Thursday, November 4, 2010
The old lady at the playground "doesn't want to butt in" but Bina really should be wearing shoes. and she shouldn't be wearing a necklace. and what's with Bina's pants? As I'm about to start explaining EC, she tells me about her 46 grandchildren and 20 greatgrandchildren and how her children always realize she's right about everything in the end. Then she tells me a little about her time in the holocaust, my inner voice starts, "oh gosh, I'm a snotnose first-time mother, I need to learn from my elders more often..." and at the same time, "HEY lady get that sugar cereal out of bina's face!"

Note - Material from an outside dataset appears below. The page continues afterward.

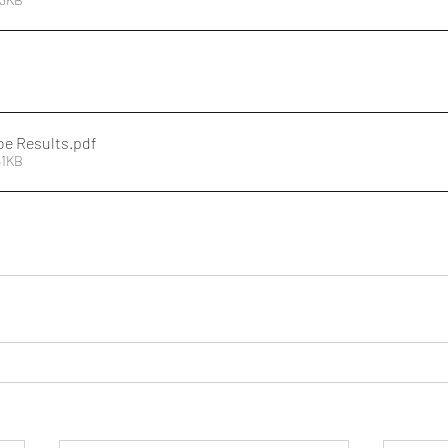
oe Results
.pdf
61KB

We have authors, grandmas, doctors, lawyers, hippies, dancers, preachers, teachers... So how do we make sense of their conflicting expert advice? It would be nice if we could just say "go with your gut" but it can't be the full answer - our guts have been formed by slick ad campaigns, mass media, and status quo since the day we were born. I'd say just go with the wisdom passed down from generation to generation, but occasionally this wisdom skips a generation (as when our grandmothers lost valuable tips about breastfeeding because in their day doctors said formula feeding was best). Our guts tend to change a little once we become parents and start doing things we thought we'd never be the type to do... so sometimes it's worth learning a little before we go with our prejudiced gut.
Once we open to advice without putting it on a pedestal, we want to find our own organizing philosophy - for me that philosophy tends toward attachment parenting and for you it may be what your parents always taught you, or "what would Ghandi do?" or something else. If someone suggests you go to a sleep expert, find out whether that expert comes from the baby training camp or the nighttime parenting camp, so you can decide if it's consistent with your general way of doing things. If someone suggests a nutritionist, find out if they are calorie-counters or holistic health counselors (or just think what Dad/Gandhi/AP friends would say about this person's advice).

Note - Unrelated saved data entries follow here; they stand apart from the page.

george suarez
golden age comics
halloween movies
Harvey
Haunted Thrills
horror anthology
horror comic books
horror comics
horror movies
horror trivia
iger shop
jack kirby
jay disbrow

It can also be helpful to look at some research, or if we don't have access/time/interest, at least question whether our experts are keeping up with the research in their field. And ask your expert to tailor their opinion to you. Tell them where you are coming from to see if they have had any experience with people who share your preferences. We all know the feeling of clamming up because we think the person we're talking to will disagree - we can we work instead on sharing what we think in non-confrontational ways to both learn and share (and share the park space).
Different experts have different priorities, let alone that they are human just like the rest of us and sometimes are mistaken. Your physical therapist wants you to avoid carrying your baby around in the car seat for extended periods because they see too many flat-headed babies and mother's with wrist, shoulder and neck injuries - your babywearing advocate may focus more on the bonding that comes from frequently using a carrier. An animal rights activist has different reasons for being vegetarian than a nutritionist. A golfer and a landscaper are both experts in grass, but what they classify as perfect grass are probably very different.

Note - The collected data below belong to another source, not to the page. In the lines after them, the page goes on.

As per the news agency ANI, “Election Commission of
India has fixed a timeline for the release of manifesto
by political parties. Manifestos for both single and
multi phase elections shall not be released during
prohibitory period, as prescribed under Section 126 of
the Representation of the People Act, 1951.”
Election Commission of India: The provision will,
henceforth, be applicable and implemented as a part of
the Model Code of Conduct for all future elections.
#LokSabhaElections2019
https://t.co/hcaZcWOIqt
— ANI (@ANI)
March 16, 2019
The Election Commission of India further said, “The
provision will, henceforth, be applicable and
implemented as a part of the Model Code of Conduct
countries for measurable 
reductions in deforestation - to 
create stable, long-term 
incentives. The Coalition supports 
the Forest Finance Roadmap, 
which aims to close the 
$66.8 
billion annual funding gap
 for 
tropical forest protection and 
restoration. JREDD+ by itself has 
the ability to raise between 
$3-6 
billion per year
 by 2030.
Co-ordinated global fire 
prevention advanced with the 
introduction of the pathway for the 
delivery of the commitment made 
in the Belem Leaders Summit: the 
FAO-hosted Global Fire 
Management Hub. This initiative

"My parents did X, and I turned out ok..."
"We're all doomed anyway, last week they said butter is bad, now margarine is bad - everything we do turns out that it was wrong!"
We've all heard these and similar comments, and they're ok for avoiding "expert" advice that we don't want or need, but can also be very reductionist.
Did X help you in any way, or did you turn out ok in spite of it? If you did turn out ok, would someone else have been so lucky? And quite frankly, DID you really turn out ok? We live in a society where chronic physical and emotional stress is the norm. Some of the things we think are fine because they are common may actually deserve a second thought. It is ok to make peace with some questionable choices that were made in our own childhoods, or the choices we make with our children, because we live in a non-perfect world and because we are resilient.
You may switch teams on your journey, or find there are many right ways, but at least you don't loose confidence in the face of every conflicting opinion. Which is a way to return to our guts - once we have learned a bit, it becomes easier again to make fast judgments that are a little more in line with who we are, and who we want to be. That's my expert opinion anyway.